One writer per branch. A branch has exactly one code-writer at a time — never two agents committing to the same branch, or they race and clobber. That's the real cap, not a fixed worker count: because stories live on separate branches, you can run many at once — one writer each — and the only ceiling is what you can health-check on the monitor tick. Run every slice with no unmet dependency in parallel; don't serialize shippable work out of caution.
Hunters are a separate class and don't write product code. At a gate, spawn a panel of fresh, independent hunter agents, one per lens, sized to the stakes (per adversarial-review). Each works in its own worktree (it runs the touched tests to prove findings), so a panel alongside your writers is safe; fan the hunters out across the lenses while the fixers stay one-per-branch.
Delegate AND monitor
Dispatch your long-lived and parallel workers in the dispatch tool's background mode (the non-blocking dispatch — run_in_background where the tool exposes that flag; anchor on the intent, non-blocking dispatch, so a flag rename can't silently no-op the fix). A blocking dispatch freezes you: you can't run slices in parallel and the re-arming poll below never gets a turn — so background dispatch is precisely what makes the monitor tick possible. Reserve foreground for the one narrow case where a short helper's result gates your literal next step (e.g. an intake-drafter whose draft you grill against immediately); the architect, senior-implementers, bug-fixers, hunter panel, researcher, and scribe all run background. This fixes the lockup / can't-talk / no-parallelism cluster; it does not make a worker survive Esc — in-session background tasks are session-owned and die with the session, so true Esc-survival is a separate, parked concern, not claimed here.

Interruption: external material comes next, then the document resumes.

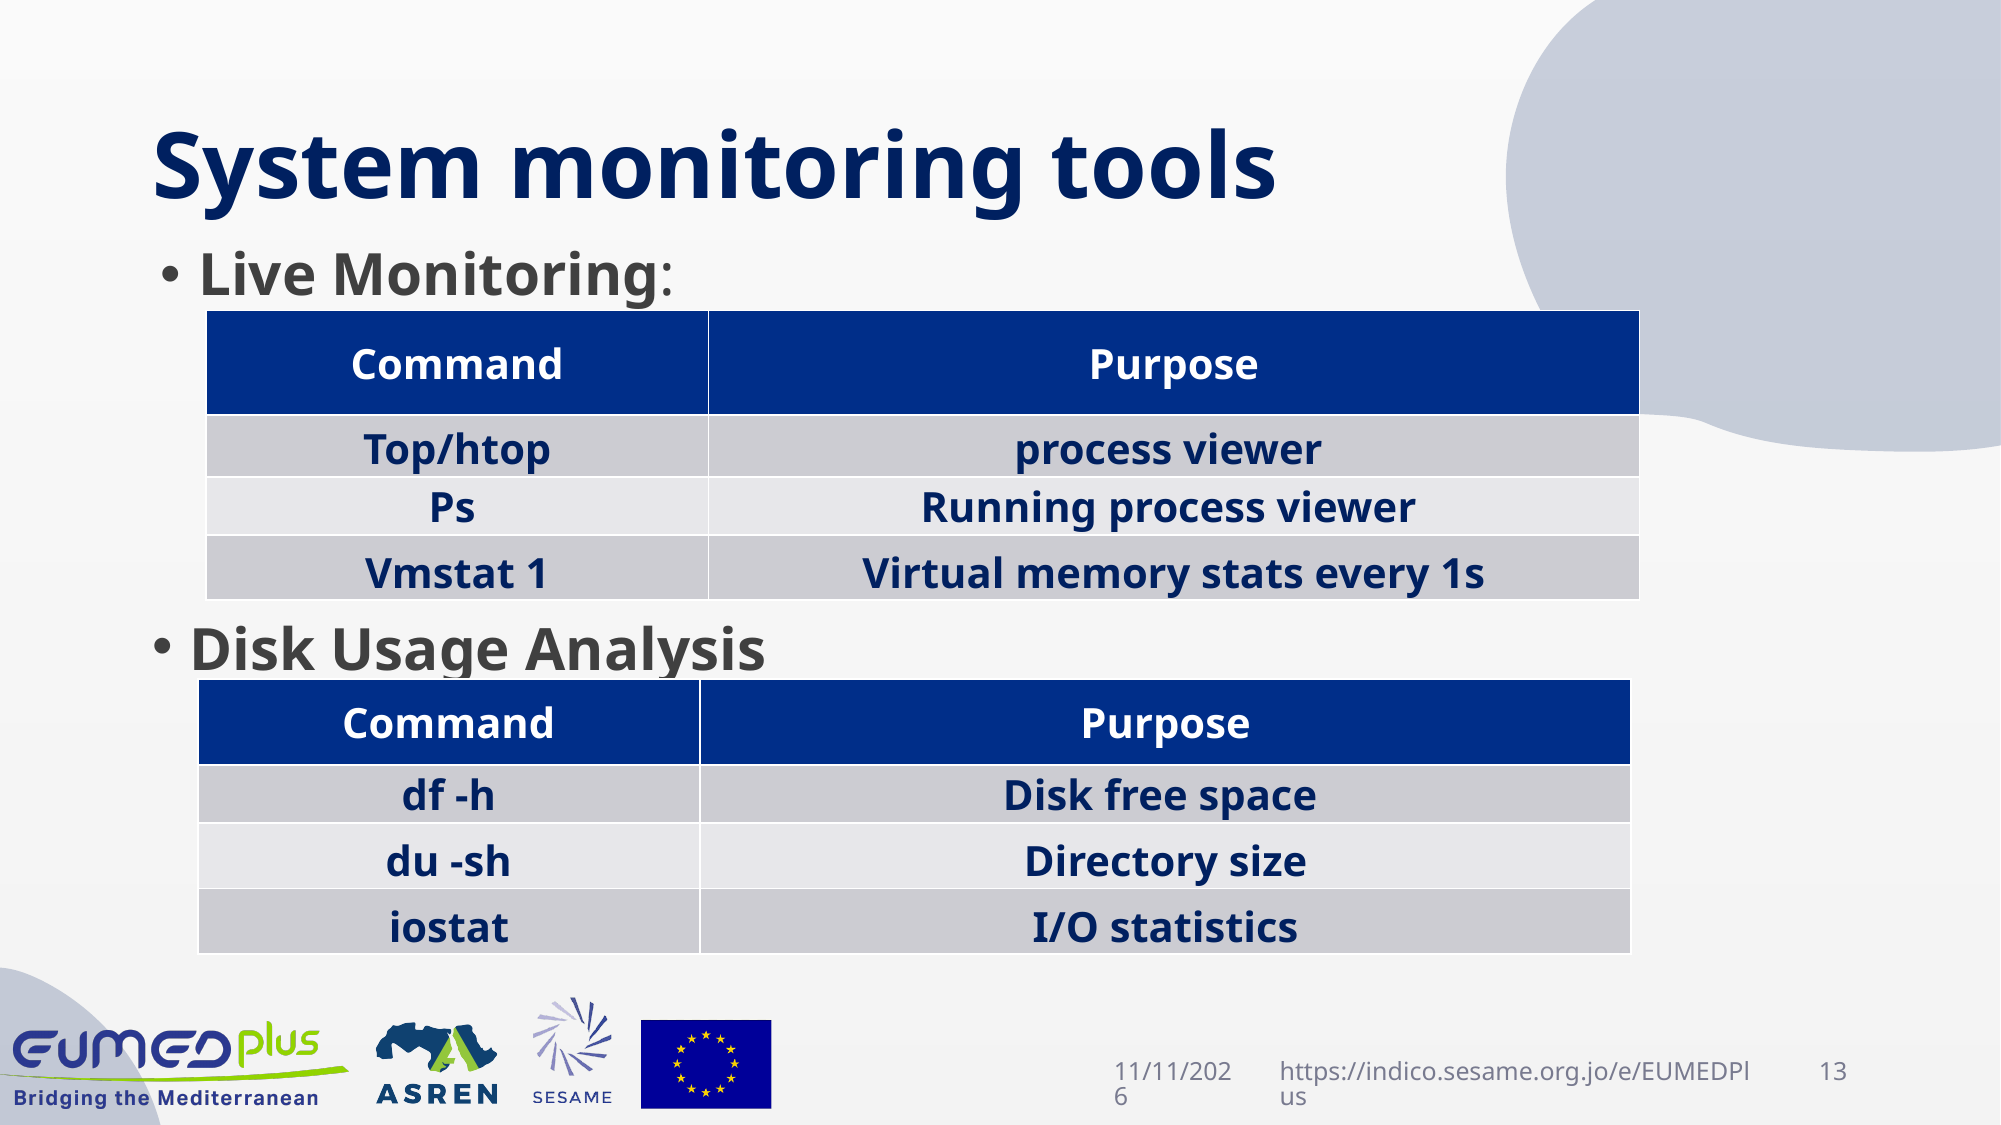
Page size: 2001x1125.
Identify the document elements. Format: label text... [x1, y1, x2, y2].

Never dispatch and forget. While your workers run, keep a re-arming poll (~10 minutes) that health-checks each one by git SHA, file mtime, and durable artifacts, per the process-health-monitor skill. Verify liveness from what they've produced, never from a completion message, because a killed worker sends none. A dispatch is an open loop until you confirm it closed. Don't run more workers than you can health-check on the tick.
Verify, don't assert
Before you report a state up, check it. Blocked, done, test-covered, severity level: read it from git and the files, then characterize it. Don't minimize a finding without verifying, and don't declare a block without confirming the actual overlap.

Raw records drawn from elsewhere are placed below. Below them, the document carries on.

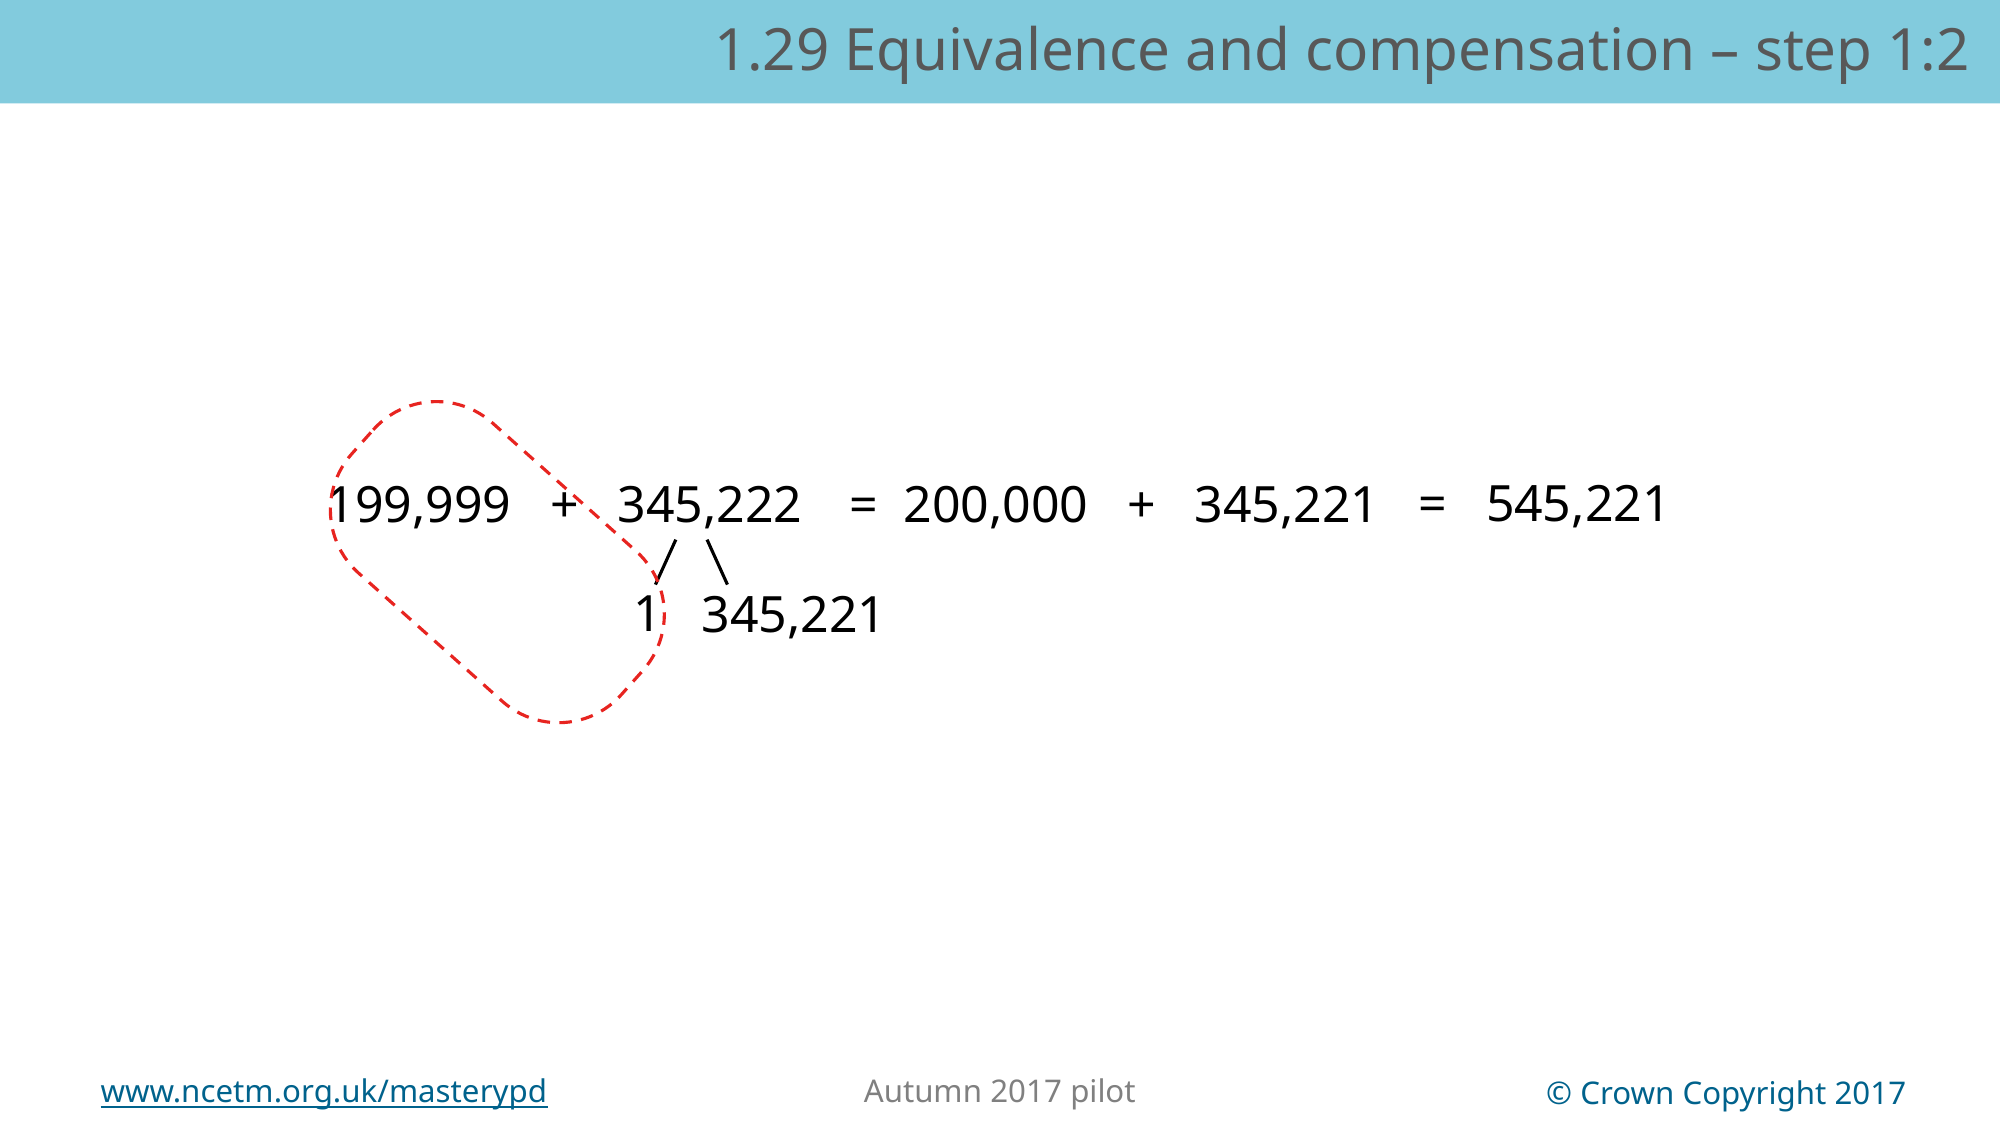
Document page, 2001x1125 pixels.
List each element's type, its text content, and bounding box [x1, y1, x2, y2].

text_box 199,999 + 345,222 [540, 464, 803, 540]
text_box [330, 401, 665, 723]
list 1.29 Equivalence and compensation – step 1:2 [0, 0, 2000, 104]
text_box 345,221 [686, 575, 902, 651]
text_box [655, 539, 676, 585]
text_box 1 [657, 574, 678, 650]
text_box = 545,221 [1418, 463, 1671, 539]
text_box 199,999 + 345,222 [326, 464, 343, 540]
text_box = 200,000 + 345,221 [849, 464, 1380, 540]
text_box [707, 539, 728, 585]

Keep progress visible and durable
- Workers commit and push per finding, not in one batch at the end. A batch-push fixer is unmonitorable (the branch head never moves) and loses everything if interrupted; per-finding pushes give you visible progress and cap any loss at one in-flight change.
- Worker outputs go to durable files and a tight structured return, so a worker killed before it writes still leaves something, and you never have to read its full transcript.

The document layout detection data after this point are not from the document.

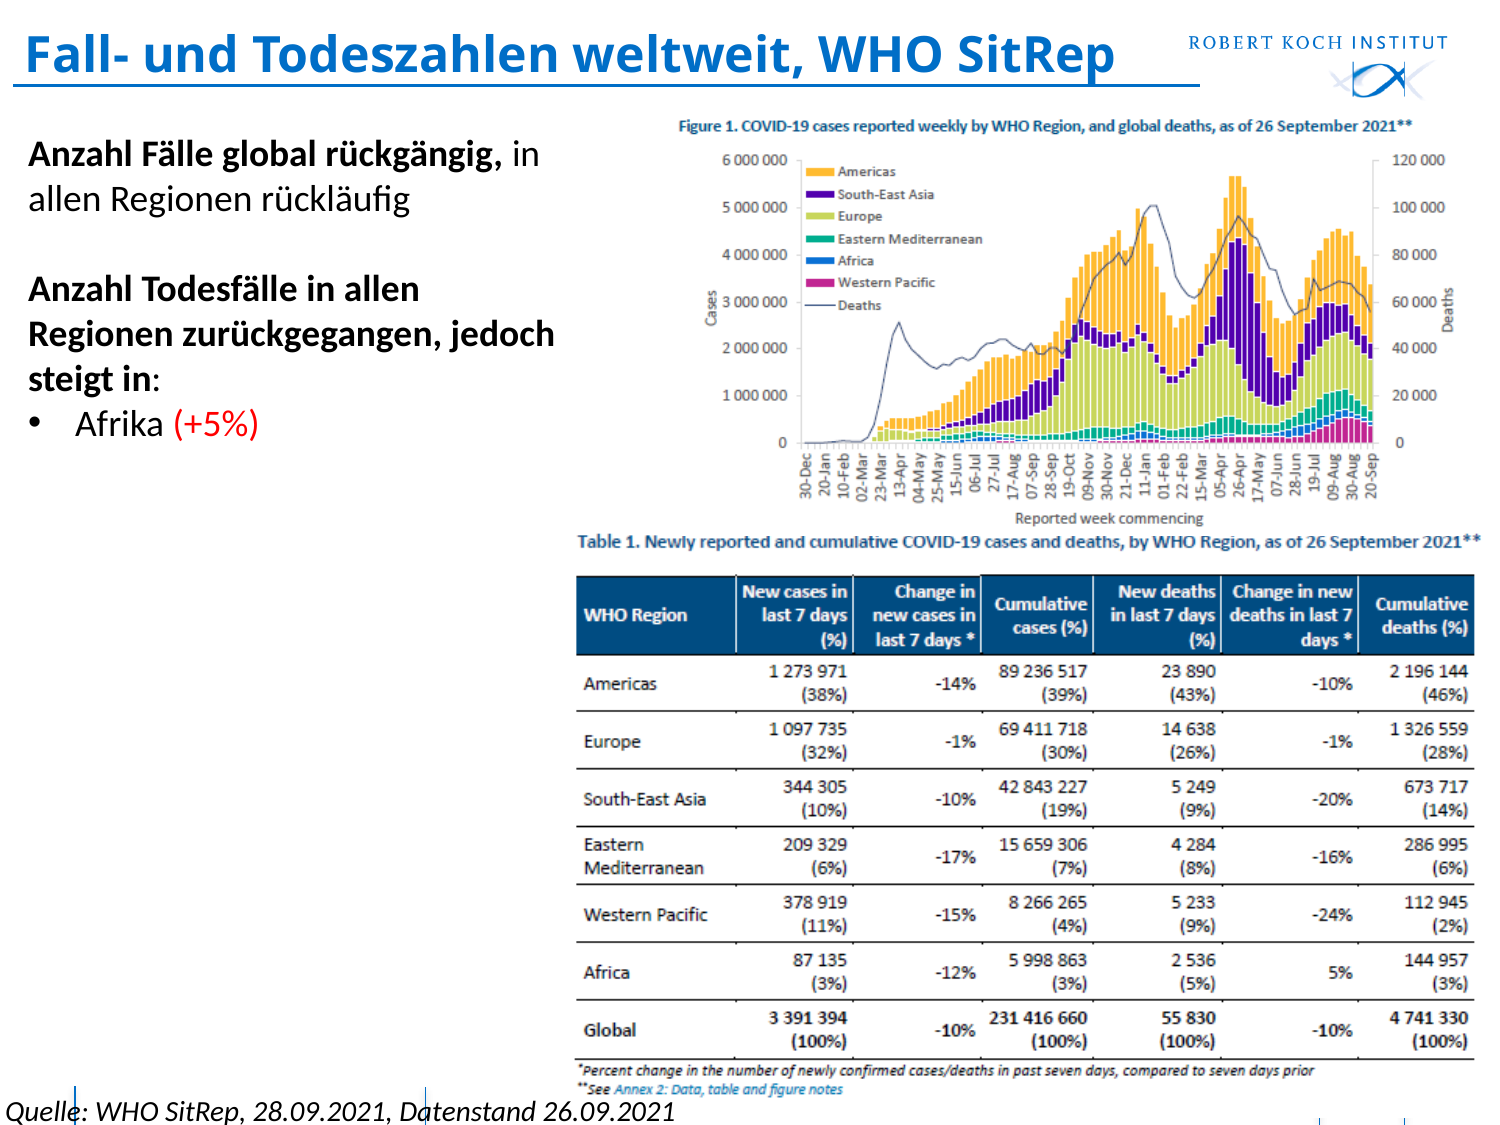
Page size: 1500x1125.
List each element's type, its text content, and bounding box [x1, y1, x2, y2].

picture [1182, 29, 1454, 109]
text_box Quelle: WHO SitRep, 28.09.2021, Datenstand 26.09.2021 [0, 1084, 559, 1125]
picture [560, 110, 1487, 1118]
text_box Anzahl Fälle global rückgängig, in allen Regionen rückläufig Anzahl Todesfälle in allen Regionen zurückgegangen, jedoch steigt in: Afrika (+5%) [13, 121, 585, 497]
title Fall- und Todeszahlen weltweit, WHO SitRep [24, 21, 1353, 83]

- Recover partial work from a killed worker from its branch and files rather than restarting from zero.
QA before anything goes up
Verify the build against the definition of done and against the approved spec and plan. Drift from the approved artifacts is a defect even when the code runs. Don't pass unverified work up the chain. Once it's verified, take it up through the ship-gate ritual: open the PR first to start the external reviewer, run a parallel swarm of fresh hunters over the diff, reconcile their findings with the external reviewer's, and dispatch closeout to the steward — which owns the rebase, thread triage, disposition, re-verify, and merge, and routes the REAL bugs onward to the bug-fixer for root-cause repair. Not the senior-implementer you built with — reconciling and repairing review/PR findings is holistic root-cause work, not plan execution. Fix at the root in one pass and loop until CLEAN. Reaching for the implementer here out of momentum is the failure to guard against.
The integration-branch / merge model (canonical home)
This is the single source of truth for how slices branch, ship, and assemble; every other place that touches it — chief-of-staff, ship-gate, the agents, the enforcement hook's reason-string — references this model by name rather than restating it. Four points, and they hold together:
- Independent slices run in parallel. A slice with no unmet dependency opens its own non-draft PR straight into the integration branch; many run at once, one writer per branch. Don't serialize shippable work out of caution.
- Dependent slices run serially, one PR at a time. When a slice truly builds on another (a reference would dangle otherwise), the predecessor's PR merges into the integration branch before the dependent slice builds on top — never two open PRs racing the same chain.
- The integration branch is the single assembly point, created at groom time. It is opened when the epic is groomed, every cleared slice lands on it, and it is the one branch that becomes the single PR reaching the user. Only the assembled integration-branch→main merge goes to the user, and the user makes that one. Agents never merge to main.
- PRs are never draft. A draft PR gets no external review — the whole point of opening the PR first is to start that reviewer's clock. Open every PR ready for review, not as a draft. (The enforcement hook blocks draft creation mechanically; this is the rule it enforces.)
You own each story's drive to merge, and you merge it. When a story clears the bar — hunter swarm CLEAN, suite actually run green, external reviewer approved — merge it to the integration branch yourself and move to the next; don't park a clean story waiting on the user.
Surface to the user and keep the roadmap true
Two things leave manager mode for the user: the assembled integration-branch→main merge, and any real product or direction call. Surface those immediately — they belong to the user, and the integration→main merge is theirs alone. Everything else stays inside the lifecycle you run.
Keep .scuba/roadmap.md current as your own monitor tick — spec ready, plan ready, gate CLEAN, worker blocked, milestone hit all land there as you work — so the state-of-the-world tree the user reads is never stale and a fresh session recovers from it.
State and compaction
Your team's files live in the shared .scuba/teams/<team>/ control plane in the primary working tree — written by absolute path, never inside a worker's code worktree, so the human (and a fresh session recovering with no history) can see them. Keep status.md there as your live checkpoint — carrying each thread's branch, worktree, last commit SHA, next step, and any blocker (the fields a re-dispatch needs) — updated continuously and read first on resume or after compaction, and accurate enough that its threads fold into .scuba/roadmap.md cleanly. (When a real teammate manager runs an epic, this same status.md is what lets the chief of staff fold its threads in without chasing it.) When your context crosses ~50% of the window, flush to your files and re-anchor. Read the roadmap and your status, not the history.
Anti-patterns
- Doing the production work yourself instead of dispatching it.
- Dispatching and not health-checking; trusting absence-of-notification.
- Letting a worker batch-push instead of committing per finding.
- One quality pass instead of the lensed review loop until CLEAN.
- Reporting state up without verifying it in git and the files.
- Running more workers than you can monitor.
- Killing a slow-but-alive worker instead of reading its progress from incremental pushes.